I had made a statement similar to the above in an email to some fellow believers of full inclusion of GLBT people in the ELCA. A friend responded that my assessment was stark and somewhat disturbing. She followed that remark with a statement that unfortunately that rings true in her area of the country (Texas). I believe it rings true in most of the vast area of the USA between the coasts.
At this assembly…
A variety of verbal responses at the ELCA Draft Sexuality Statement hearings… took exception to same sex couples even being acknowledged as families by the ELCA… the unsuitability of raising children in same sex households… the need to ask same sex couples about their intimate sexual acts if they seek recognition of their relationships by the Church… the support of Old Testament passages on sexuality regardless of the fact that many other portions of this text are routinely considered out of date and out of context for current society… and an implication that love and commitment needs to be better defined for the benefit of LGBT people.
A positive note from these hearings is the fact that a person in a same sex committed relationship of 24 years received applause from a majority of the audience when he spoke of his son, partner and relationship as being as legitimate as any heterosexual relationship. A closing word of wisdom was a remark from another supporter who reiterated that the Church has no business inquiring on one’s sexual practices, both gay and straight. She received the only other applause during the hearing.

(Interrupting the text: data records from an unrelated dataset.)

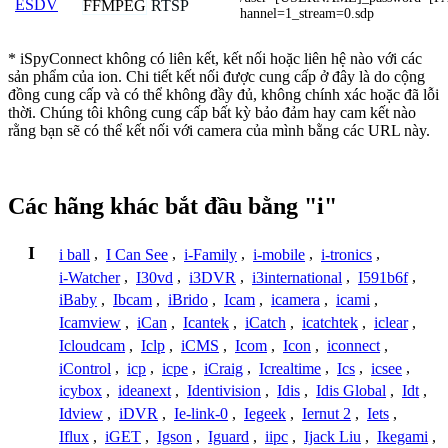
ESDV
FFMPEG
RTSP
hannel=1_stream=0.sdp
* iSpyConnect không có liên kết, kết nối hoặc liên hệ nào với các
sản phẩm của ion. Chi tiết kết nối được cung cấp ở đây là do cộng
đồng cung cấp và có thể không đầy đủ, không chính xác hoặc đã lỗi
thời. Chúng tôi không cung cấp bất kỳ bảo đảm hay cam kết nào
rằng bạn sẽ có thể kết nối với camera của mình bằng các URL này.
Các hãng khác bắt đầu bằng "i"
I
i ball
,
I Can See
,
i-Family
,
i-mobile
,
i-tronics
,
i-Watcher
,
I30vd
,
i3DVR
,
i3international
,
I591b6f
,
iBaby
,
Ibcam
,
iBrido
,
Icam
,
icamera
,
icami
,
Icamview
,
iCan
,
Icantek
,
iCatch
,
icatchtek
,
iclear
,
Icloudcam
,
Iclp
,
iCMS
,
Icom
,
Icon
,
iconnect
,
iControl
,
icp
,
icpe
,
iCraig
,
Icrealtime
,
Ics
,
icsee
,
icybox
,
ideanext
,
Identivision
,
Idis
,
Idis Global
,
Idt
,
Idview
,
iDVR
,
Ie-link-0
,
Iegeek
,
Iernut 2
,
Iets
,
Iflux
,
iGET
,
Igson
,
Iguard
,
iipc
,
Ijack Liu
,
Ikegami
,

A Synod GLBT Task Force sponsored resolution asking the synod to urge legislators to include GLBT people in the list of people protected under hate crime legislation failed by a 60/40 vote. There were a variety of mean spirited remarks made during this vote including… the resolution was submitted on the floor to deny people time to review it.. it was part of a gay agenda that had implications beyond the hate crime legislation… and a lawyer pronounced that this resolution was just not quite right and could be misused in a variety of ways. To me this as the saddest part of the weekend that our synod could not support the protection of the rights of GLBT people against hate crimes.

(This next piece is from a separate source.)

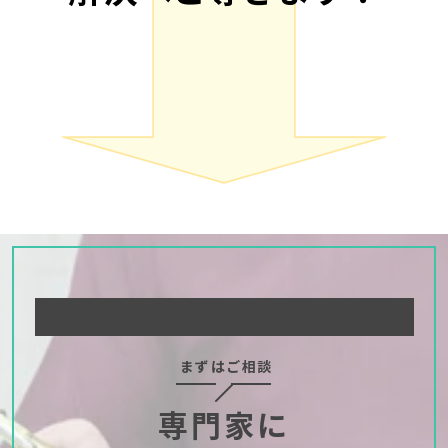
まずはご相談
専門家に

A positive aspect of the weekend was our presence at the resource fair. Our display received many supportive visitors. We did not receive any negative responses. We did get some good prospects for our RIC training and a person volunteered to serve on our task force. Regardless of votes, I think this display is important to remind people that we are still here, still gay and still looking for inclusion.
Where will the ELCA stand after next year’s Churchwide Assembly? Who knows? I do support many speakers assertion at the sexuality draft hearings that the ELCA needs to stop creating documents that attempt to please everyone. They have done this for 10 years with no one being happy. They need to take a stand one way or the other and take the consequences. Some will go, but some will come. Most of all, the discussion will be done.